A reforma tributária do consumo, apresentada como uma mudança capaz de simplificar o sistema de impostos no Brasil, tende a impor novos desafios ao setor de franquias. A promessa de não cumulatividade ampla do IBS e da CBS pode reduzir parte das disputas antigas sobre créditos tributários, mas também transfere para as empresas uma nova camada de exigências operacionais, tecnológicas e financeiras.
No franchising, esse impacto é especialmente relevante porque as redes dependem de despesas recorrentes com tecnologia, publicidade, softwares, treinamento, know-how, sistemas de gestão e serviços compartilhados. Parte desses gastos, que no modelo anterior frequentemente gerava dúvidas sobre o direito ao crédito de PIS e Cofins, passa a ter tratamento mais amplo no novo regime.

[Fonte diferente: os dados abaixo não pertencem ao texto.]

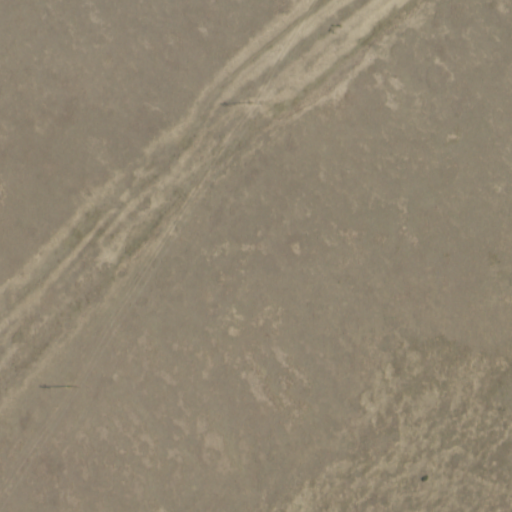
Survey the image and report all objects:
road: (494, 38)
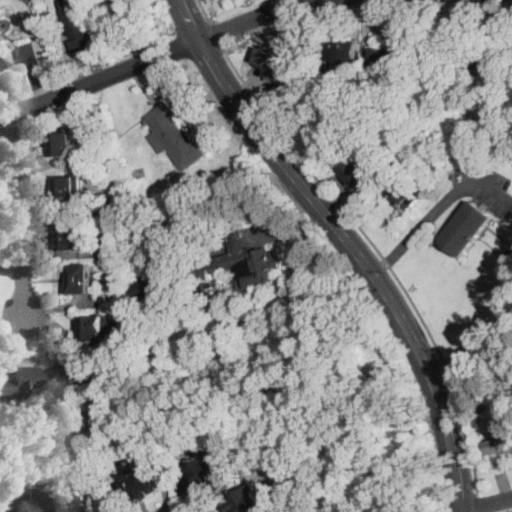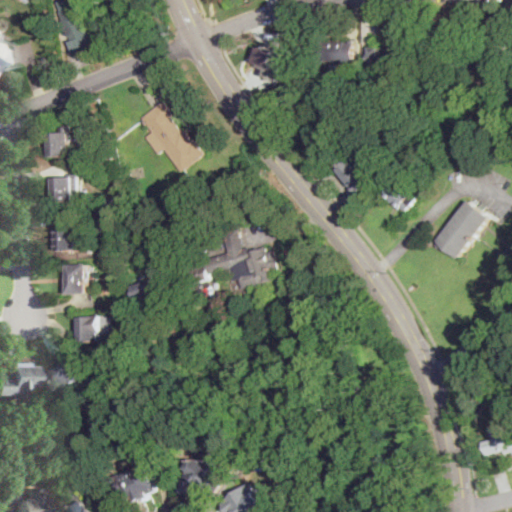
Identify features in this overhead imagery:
building: (33, 0)
road: (202, 10)
building: (77, 23)
building: (77, 24)
road: (214, 32)
building: (345, 50)
building: (339, 51)
building: (6, 54)
road: (164, 54)
building: (382, 54)
building: (6, 55)
building: (440, 56)
building: (489, 57)
building: (273, 60)
building: (385, 61)
building: (277, 63)
building: (320, 110)
building: (484, 125)
building: (174, 135)
building: (175, 136)
building: (64, 142)
building: (62, 143)
building: (111, 154)
building: (130, 164)
building: (357, 174)
building: (357, 175)
building: (69, 187)
building: (70, 187)
building: (153, 194)
building: (403, 195)
building: (403, 196)
road: (333, 199)
building: (111, 203)
building: (119, 208)
road: (16, 215)
building: (468, 227)
building: (467, 228)
road: (415, 230)
building: (72, 235)
building: (73, 237)
road: (349, 242)
building: (508, 252)
building: (247, 261)
building: (243, 262)
road: (496, 269)
building: (81, 277)
building: (82, 278)
building: (146, 290)
building: (160, 311)
building: (96, 326)
building: (94, 327)
road: (482, 348)
road: (444, 363)
building: (67, 375)
building: (70, 375)
park: (488, 378)
building: (17, 379)
building: (19, 379)
road: (466, 431)
building: (499, 443)
building: (501, 444)
park: (252, 453)
building: (207, 474)
building: (142, 481)
road: (440, 481)
building: (149, 483)
building: (25, 498)
building: (253, 499)
road: (476, 502)
building: (27, 503)
road: (486, 505)
building: (84, 507)
building: (86, 508)
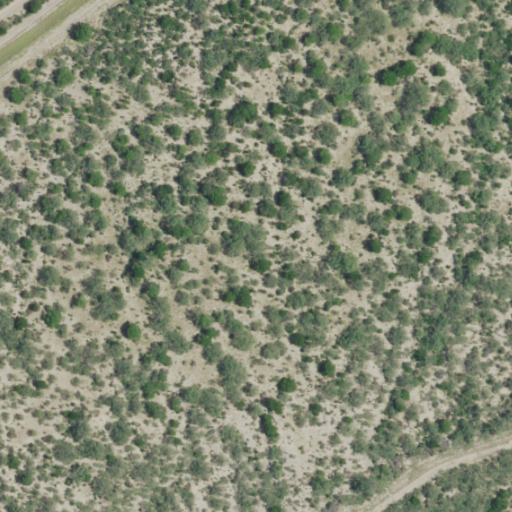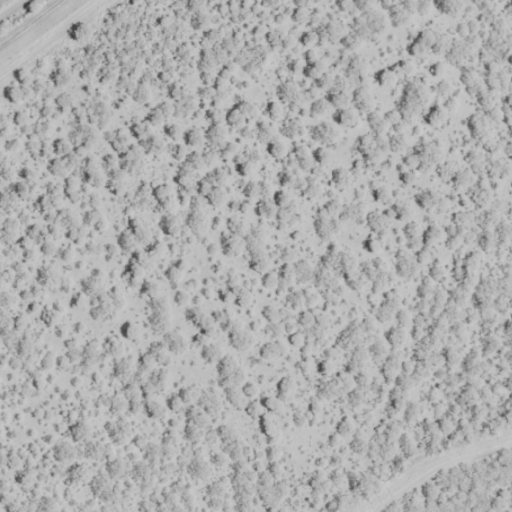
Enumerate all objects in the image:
road: (33, 24)
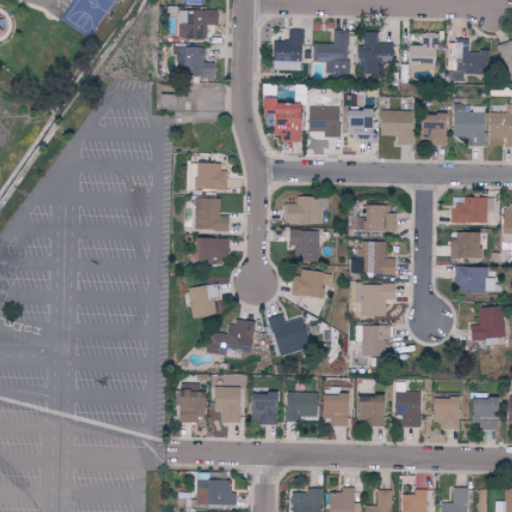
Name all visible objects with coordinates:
building: (191, 1)
road: (47, 2)
parking lot: (58, 5)
road: (499, 6)
road: (371, 8)
park: (87, 15)
building: (194, 24)
park: (58, 46)
building: (287, 52)
building: (334, 54)
building: (423, 54)
building: (373, 55)
building: (506, 56)
building: (466, 61)
building: (190, 65)
building: (266, 91)
road: (129, 98)
building: (399, 103)
building: (279, 118)
building: (322, 121)
building: (356, 125)
building: (395, 126)
building: (466, 126)
building: (500, 128)
building: (430, 129)
road: (122, 133)
road: (248, 142)
road: (116, 170)
road: (382, 175)
building: (207, 177)
road: (37, 197)
road: (100, 199)
building: (471, 210)
building: (302, 211)
building: (208, 215)
building: (375, 220)
building: (506, 225)
road: (84, 233)
building: (304, 245)
building: (462, 246)
building: (361, 249)
building: (209, 250)
road: (423, 251)
building: (378, 259)
road: (78, 267)
building: (354, 267)
building: (472, 280)
building: (306, 284)
road: (77, 296)
building: (372, 298)
building: (202, 301)
building: (488, 326)
road: (77, 330)
building: (286, 334)
building: (229, 340)
building: (372, 341)
building: (253, 342)
road: (77, 364)
road: (76, 398)
building: (188, 403)
building: (225, 405)
building: (299, 406)
building: (263, 408)
building: (408, 408)
building: (334, 409)
building: (508, 409)
building: (481, 411)
building: (369, 412)
building: (446, 412)
road: (76, 424)
road: (93, 450)
road: (339, 456)
road: (265, 483)
road: (59, 488)
building: (211, 491)
road: (69, 493)
building: (184, 500)
building: (305, 500)
building: (339, 500)
building: (479, 500)
building: (412, 501)
building: (454, 501)
building: (380, 502)
building: (503, 502)
building: (201, 511)
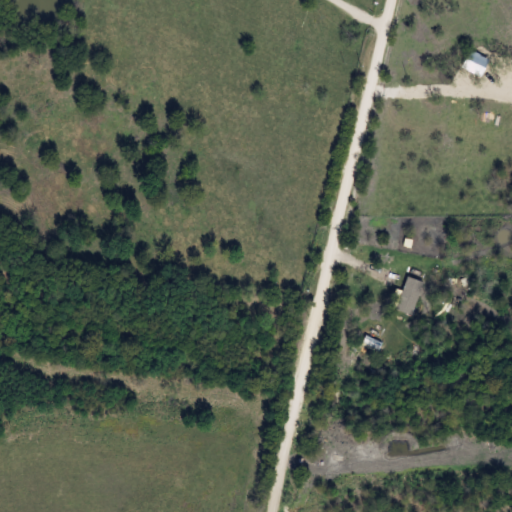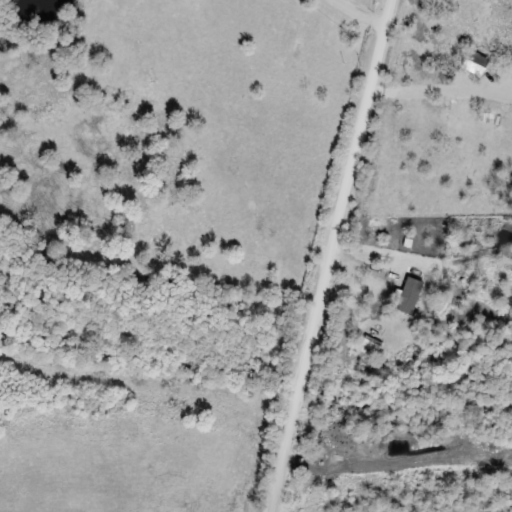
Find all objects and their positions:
road: (357, 17)
road: (488, 47)
road: (332, 256)
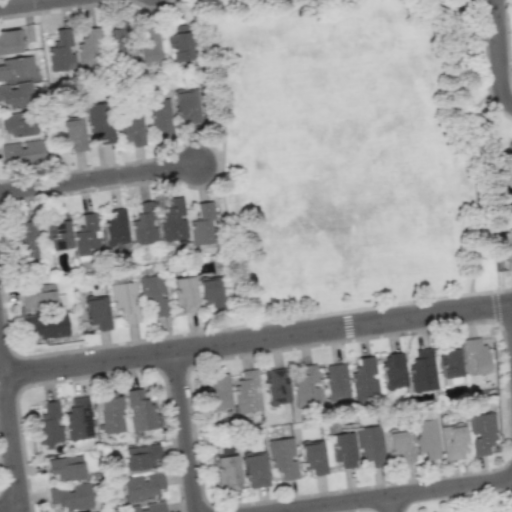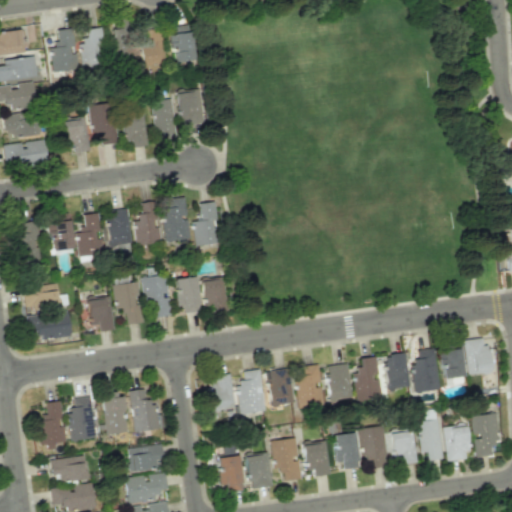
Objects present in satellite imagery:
road: (26, 3)
building: (119, 40)
building: (9, 42)
building: (179, 44)
building: (148, 45)
building: (87, 46)
building: (60, 50)
road: (501, 54)
building: (16, 67)
park: (326, 86)
building: (15, 94)
building: (187, 108)
building: (159, 118)
building: (99, 122)
building: (17, 124)
building: (130, 128)
building: (71, 135)
park: (346, 147)
building: (21, 152)
building: (510, 153)
road: (211, 162)
road: (222, 162)
road: (100, 179)
building: (171, 218)
building: (143, 224)
building: (201, 224)
building: (114, 226)
park: (351, 226)
building: (86, 235)
building: (26, 242)
building: (211, 291)
building: (184, 293)
building: (153, 295)
building: (37, 296)
building: (124, 301)
building: (96, 312)
building: (44, 325)
road: (255, 338)
building: (473, 355)
building: (447, 362)
building: (392, 370)
building: (421, 370)
building: (363, 379)
building: (334, 380)
building: (450, 380)
building: (304, 385)
building: (276, 386)
building: (217, 391)
building: (247, 392)
building: (139, 410)
building: (110, 414)
building: (77, 419)
building: (49, 425)
road: (183, 430)
building: (426, 438)
building: (452, 442)
building: (369, 445)
building: (399, 447)
road: (10, 448)
building: (226, 449)
building: (342, 449)
building: (141, 456)
building: (282, 457)
building: (312, 457)
building: (64, 468)
building: (254, 469)
building: (226, 471)
building: (141, 486)
road: (392, 495)
building: (69, 497)
road: (9, 503)
road: (393, 504)
building: (144, 507)
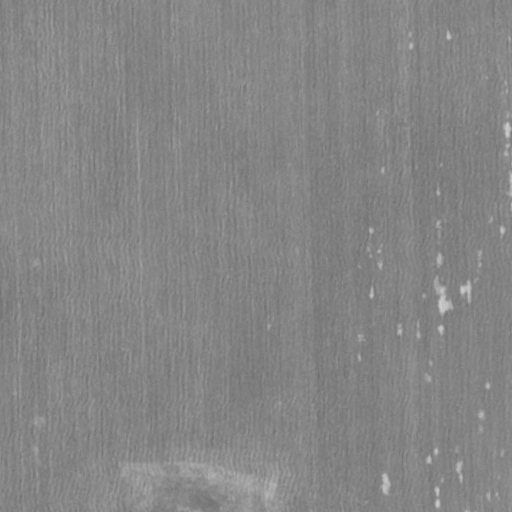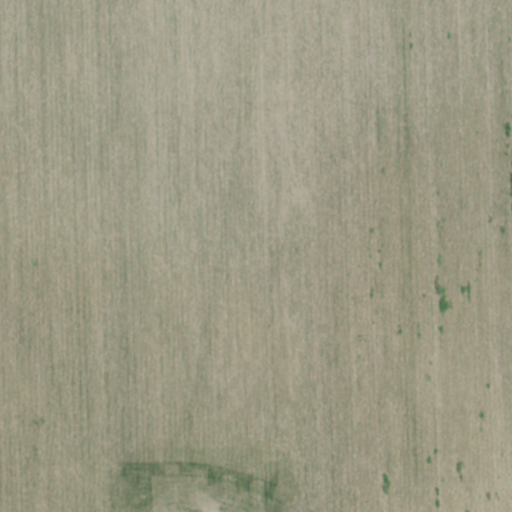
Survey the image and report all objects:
crop: (256, 255)
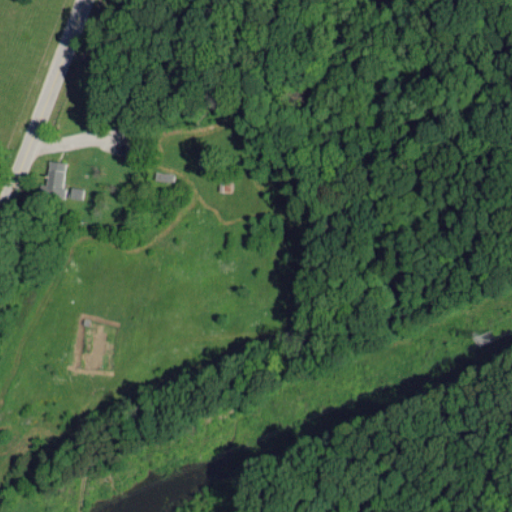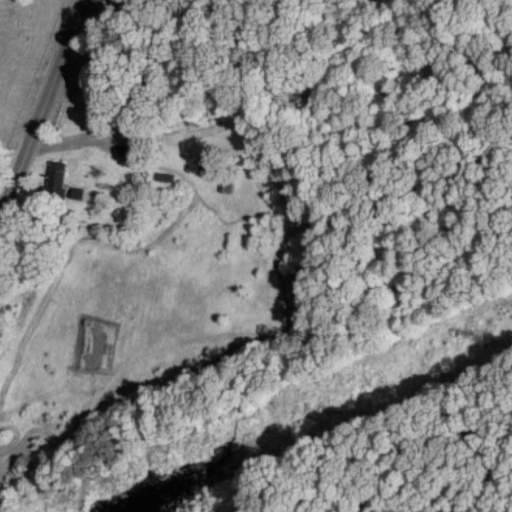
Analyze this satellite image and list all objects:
road: (236, 90)
road: (43, 114)
building: (58, 175)
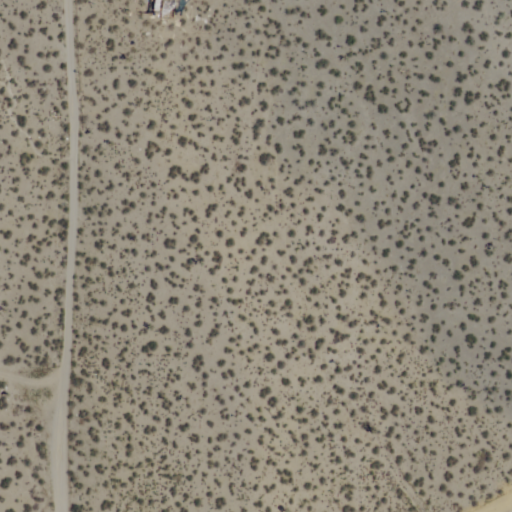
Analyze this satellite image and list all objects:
road: (72, 255)
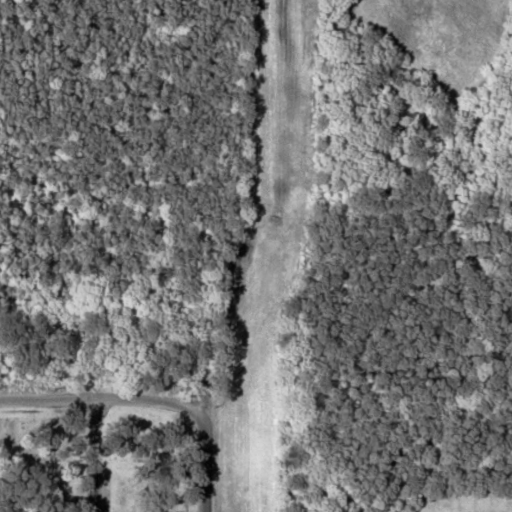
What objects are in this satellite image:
road: (206, 461)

A questão central, porém, é que o aproveitamento desses créditos não dependerá apenas da natureza da despesa. Ele também exigirá documentação fiscal eletrônica adequada, validação automatizada das operações e comprovação da regularidade do pagamento do tributo na etapa anterior da cadeia.
Reforma promete neutralidade, mas muda a natureza da complexidade
A Lei Complementar nº 214/2025 consolidou o princípio da neutralidade como um dos pilares do IBS e da CBS. Na prática, a regra busca evitar que a tributação distorça decisões empresariais, modelos de operação ou a estruturação das cadeias econômicas.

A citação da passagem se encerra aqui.